There is no question that "Berlin Alexanderplatz" is
a masterpiece, the culmination of Rainer Werner Fassbinder's
unprecedented, extraordinarily prolific career.
From the age of 15, Fassbinder was drawn to the
doomed character of Franz Biberkopf, a former cement
and transport worker who is the protagonist of Alfred
Doblin's influential novel, "Berlin Alexanderplatz."
We meet Biberkopf just as he is released from prison
in 1927 after serving four years for the murder of
his prostitute-mistress, Ida. It is the beginning
of his naively good-humored struggle to avoid pimping
and petty crime, while inexplicably attracting a
succession of women who live on the periphery of the
Franz is an amiable clod with little sense of guilt
for what he has done wrong and little resentment
toward those who wrong him. His simple travails and
serio-comic sexual triumphs are as mesmerizing in
Fassbinder's treatment as Doblin's 1929 book was
to a generation of Germans.
Fassbinder brilliantly unfolds Doblin's view of
post-World War 1 Germany as a human slaughterhouse,
haunted by unemployment and inflation. Within that
grim picture, Doblin saw Franz as a big "good-natured
"I am Biberkopf," Fassbinder often insisted,
despite his own inexhaustible talent and the thirst
for alcohol and drugs that led to his death at 36.
When I met Fassbinder in Munich during the shooting
of "Berlin Alexanderplatz," he told me
that was the first book he had read "in which
the city is the theme and not just a location. The
main character is ruined by believing in the good
of man instead of realizing that society can't be
good. He is ruined by the exploitation of his feelings.
No, 'feelings' is not the right word. He is ruined
by the exploitation of his love and friendship. This
is the theme in all my films."
Biberkopf's ghost hovered over Fassbinder's first
film, "Love is Colder than Death" (1969).
In it, Fassbinder himself played an ex-convict named
Franz who tries to resist new involvement in crime.
In "Fox and His Friends" (1975), Fassbinder
stars as a self-destructive character named Franz
Biberkopf, a lower-class loser in a homosexual circle
riddled with its own peculiar snobbery and pretensions.
The Biberkopf of "Berlin Alexanderplatz" is
both a victim and a victimizer, with only the dimmest
perception that he is playing either role. He is
scarcely out of prison for a few hours when he has
Ida's not-too-reluctant sister down on the floor
scarcely resisting the feral bite on her throat that
is Biberkopf's fierce prelude to sexual satisfaction.
Women are always welcoming him , and although he
has vague urges to stay faithful, he rarely does.
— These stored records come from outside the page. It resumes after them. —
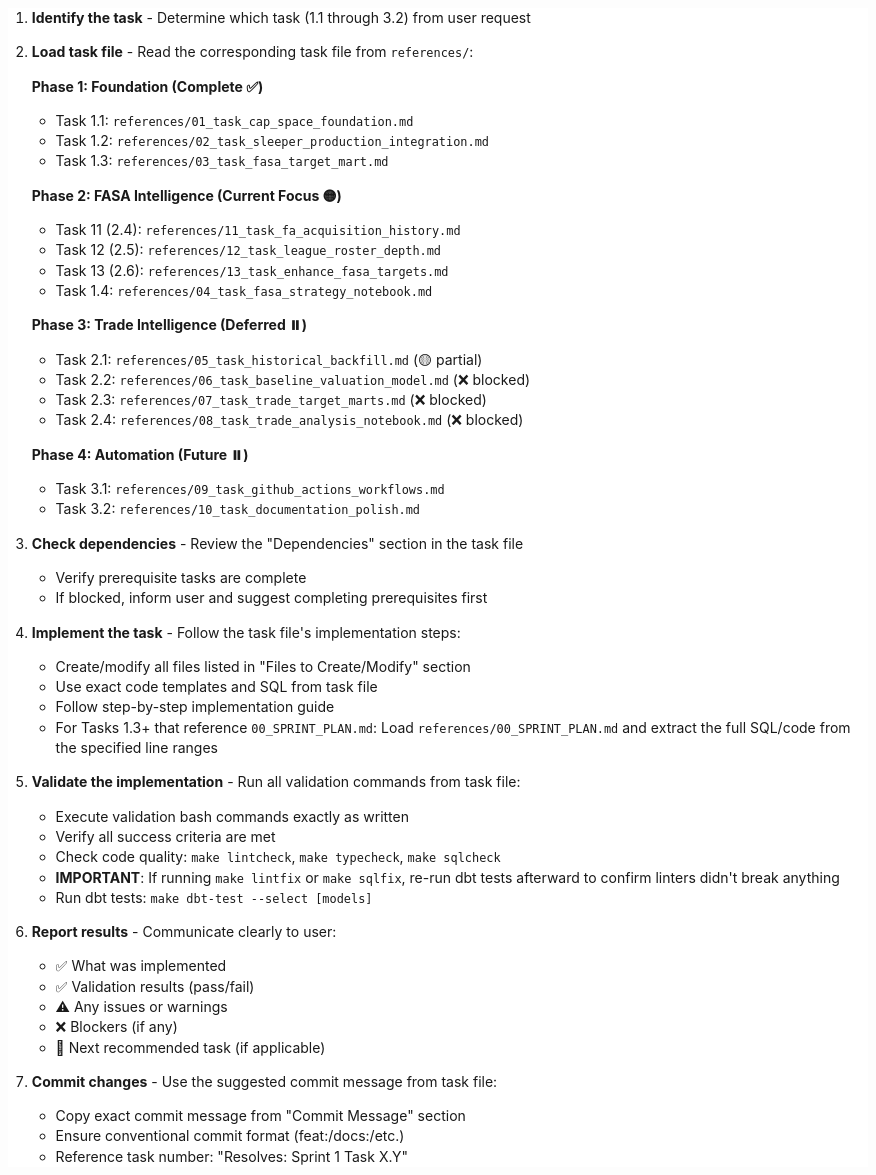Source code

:1. **Identify the task** - Determine which task (1.1 through 3.2) from user request

2. **Load task file** - Read the corresponding task file from `references/`:

   **Phase 1: Foundation (Complete ✅)**
   - Task 1.1: `references/01_task_cap_space_foundation.md`
   - Task 1.2: `references/02_task_sleeper_production_integration.md`
   - Task 1.3: `references/03_task_fasa_target_mart.md`

   **Phase 2: FASA Intelligence (Current Focus 🟡)**
   - Task 11 (2.4): `references/11_task_fa_acquisition_history.md`
   - Task 12 (2.5): `references/12_task_league_roster_depth.md`
   - Task 13 (2.6): `references/13_task_enhance_fasa_targets.md`
   - Task 1.4: `references/04_task_fasa_strategy_notebook.md`

   **Phase 3: Trade Intelligence (Deferred ⏸️)**
   - Task 2.1: `references/05_task_historical_backfill.md` (🟡 partial)
   - Task 2.2: `references/06_task_baseline_valuation_model.md` (❌ blocked)
   - Task 2.3: `references/07_task_trade_target_marts.md` (❌ blocked)
   - Task 2.4: `references/08_task_trade_analysis_notebook.md` (❌ blocked)

   **Phase 4: Automation (Future ⏸️)**
   - Task 3.1: `references/09_task_github_actions_workflows.md`
   - Task 3.2: `references/10_task_documentation_polish.md`

3. **Check dependencies** - Review the "Dependencies" section in the task file
   - Verify prerequisite tasks are complete
   - If blocked, inform user and suggest completing prerequisites first

4. **Implement the task** - Follow the task file's implementation steps:
   - Create/modify all files listed in "Files to Create/Modify" section
   - Use exact code templates and SQL from task file
   - Follow step-by-step implementation guide
   - For Tasks 1.3+ that reference `00_SPRINT_PLAN.md`: Load `references/00_SPRINT_PLAN.md` and extract the full SQL/code from the specified line ranges

5. **Validate the implementation** - Run all validation commands from task file:
   - Execute validation bash commands exactly as written
   - Verify all success criteria are met
   - Check code quality: `make lintcheck`, `make typecheck`, `make sqlcheck`
   - **IMPORTANT**: If running `make lintfix` or `make sqlfix`, re-run dbt tests afterward to confirm linters didn't break anything
   - Run dbt tests: `make dbt-test --select [models]`

6. **Report results** - Communicate clearly to user:
   - ✅ What was implemented
   - ✅ Validation results (pass/fail)
   - ⚠️ Any issues or warnings
   - ❌ Blockers (if any)
   - 📝 Next recommended task (if applicable)

7. **Commit changes** - Use the suggested commit message from task file:
   - Copy exact commit message from "Commit Message" section
   - Ensure conventional commit format (feat:/docs:/etc.)
   - Reference task number: "Resolves: Sprint 1 Task X.Y"
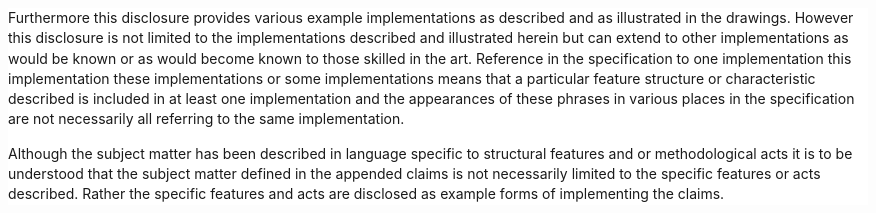 Furthermore this disclosure provides various example implementations as described and as illustrated in the drawings. However this disclosure is not limited to the implementations described and illustrated herein but can extend to other implementations as would be known or as would become known to those skilled in the art. Reference in the specification to one implementation this implementation these implementations or some implementations means that a particular feature structure or characteristic described is included in at least one implementation and the appearances of these phrases in various places in the specification are not necessarily all referring to the same implementation.

Although the subject matter has been described in language specific to structural features and or methodological acts it is to be understood that the subject matter defined in the appended claims is not necessarily limited to the specific features or acts described. Rather the specific features and acts are disclosed as example forms of implementing the claims.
When he meets Reinhold, a tortured crook who can't
bear being with a woman for more than a month, Franz
agrees to take each one off Reinhold's hands with
only the slightest degree of comprehension or shame
about his own duplicity.
Displaying the same lack of perception, Franz persists
in regarding Reinhold as his dear friend even after
he involves him in a robbery and throws him out of
a speeding van to get rid of him. Reinhold's first
betrayal results in the loss of Franz's arm, but
the worst is still to come and ultimately leads to
Franz's total disintegration.
As Franz, the heavy, sluggish-looking Gunter Lamprecht
turns in the performance of a lifetime. His plodding
attempts to stay honest by peddling tie clips, shoelaces,
sex books and Nazi newspapers are presented with
stolid self-sufficiency, but the expressions on his
face are marvelous when he has ponderously thought
his way through to some utterly banal observation
about his life and times.
Every performer in Fassbinder's repertory seems
inspired, and they all show new dimensions of their
talents: Gottfried John as the sexually agonized
Reinhold; Hanna Schygulla, extraordinarily beautiful
as his loving and still loyal former mistress, a whore
who now has richer digs; Elisabeth Trissenaar as
the adoring Lina, who tries to help him stay on the
straight and narrow path; Brigitte Mira as his steadfast
and accommodating landlady; Hark Bohm as the sinister,
self-serving Luders and Frank Buchrieser as Meck,
Franz's erstwhile "father" figure.
Fassbinder has magnificently re-created the bleak
atmosphere of Berlin in the late '20s, the dark ambience
occasionally transformed with flashing neon lavender
and amber glows in the expressively moody cinematography
by Xaver Schwarzenberger.
Overall, it clocks in at 15 hours, but I'll bet
the viewer will be hooked from the first episode.